Charles Keidan and Rebecca Steinfeld won a lawsuit challenging the restriction of civil partnerships to same-sex couples.
CNN  — 

UK Prime Minister Theresa May has announced that heterosexual couples in England and Wales will be able to enter into civil partnerships instead of getting married, previously only same-sex couples had that choice.

“This change in the law helps protect the interests of opposite-sex couples who want to commit, want to formalize their relationship but don’t necessarily want to get married,” May said in an interview with the London Evening Standard.

“As home secretary, I was proud to sponsor the legislation that created equal marriage. Now, by extending civil partnerships, we are making sure that all couples, be they same-sex or opposite-sex, are given the same choices in life.”

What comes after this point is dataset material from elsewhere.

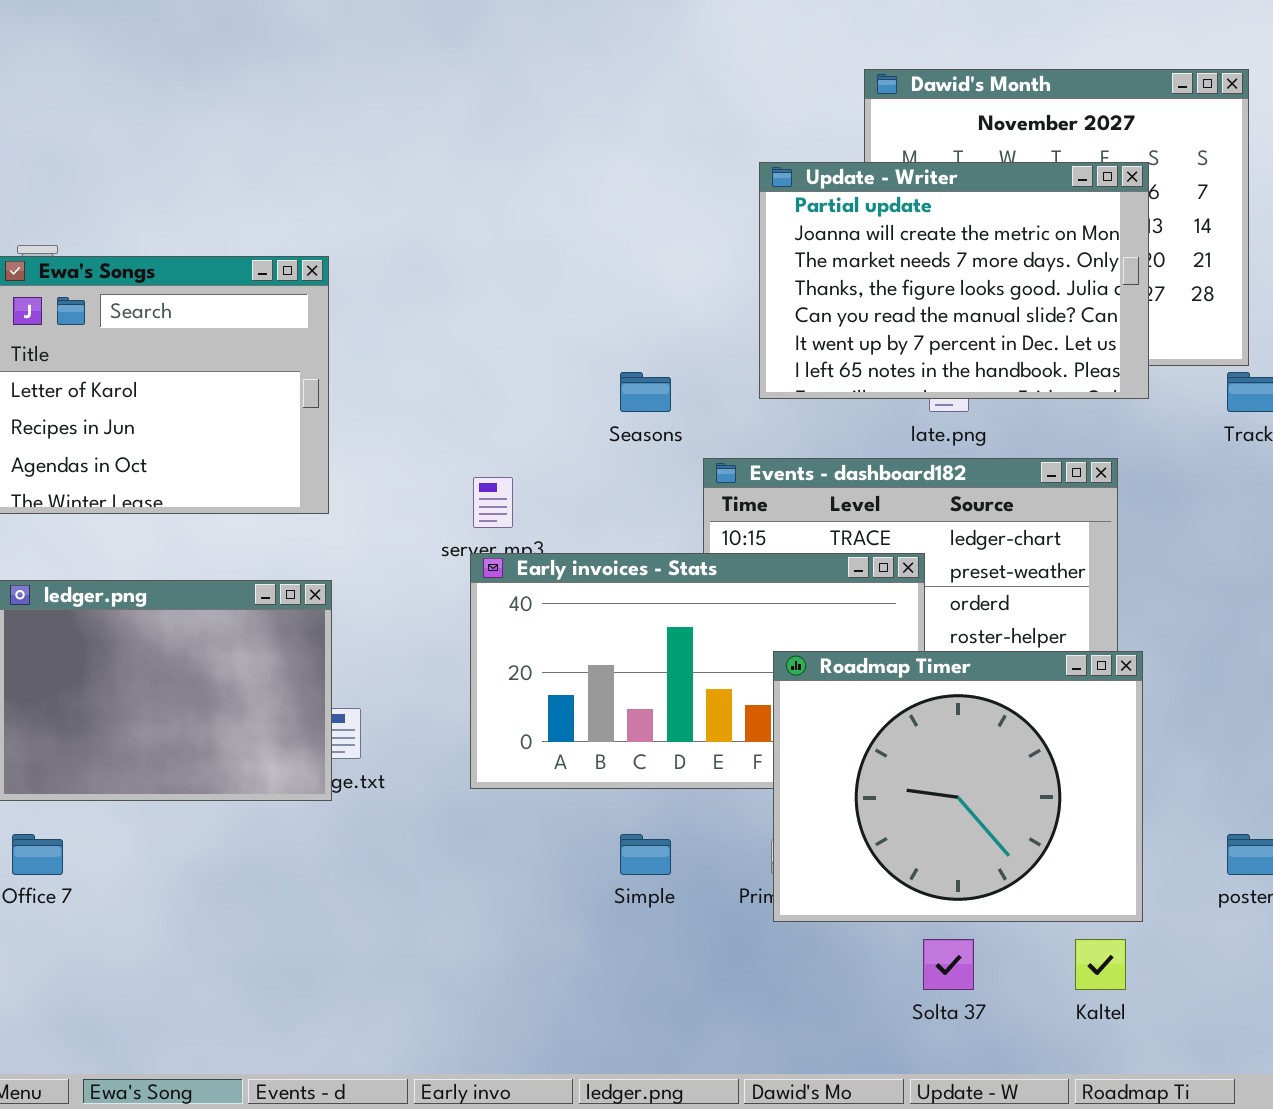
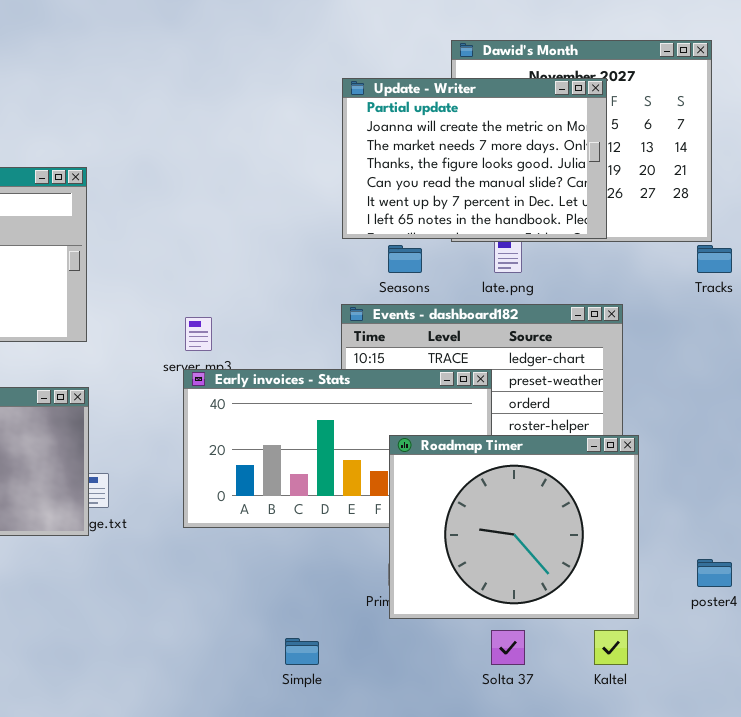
Update - Writer: [759,162,1149,399] -> [342,78,607,239], moved
Seasons: [620,372,671,412] -> [388,245,422,273], moved
Simple: [620,834,671,875] -> [285,638,319,665], moved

Civil partnerships were introduced in 2004 under the Labour government of Tony Blair to enable gay people to marry in all but name. In 2014, the coalition government led by Conservative David Cameron updated the law to allow equal marriage rights for same-sex couples.

Earlier this year, a heterosexual couple who objected to the “patriarchal” institution of marriage won a legal claim for discrimination because civil partnerships were available only to same-sex couples.

The UK Supreme Court ruled in favor of the couple, Charles Keidan, 41, and Rebecca Steinfeld, 37, who argued the law on civil partnerships was incompatible with the European Convention on Human Rights.

May’s Conservative Party is currently holding its annual conference in Birmingham. The editor of the Evening Standard, George Osborne, was chancellor of the Exchequer during Cameron’s government.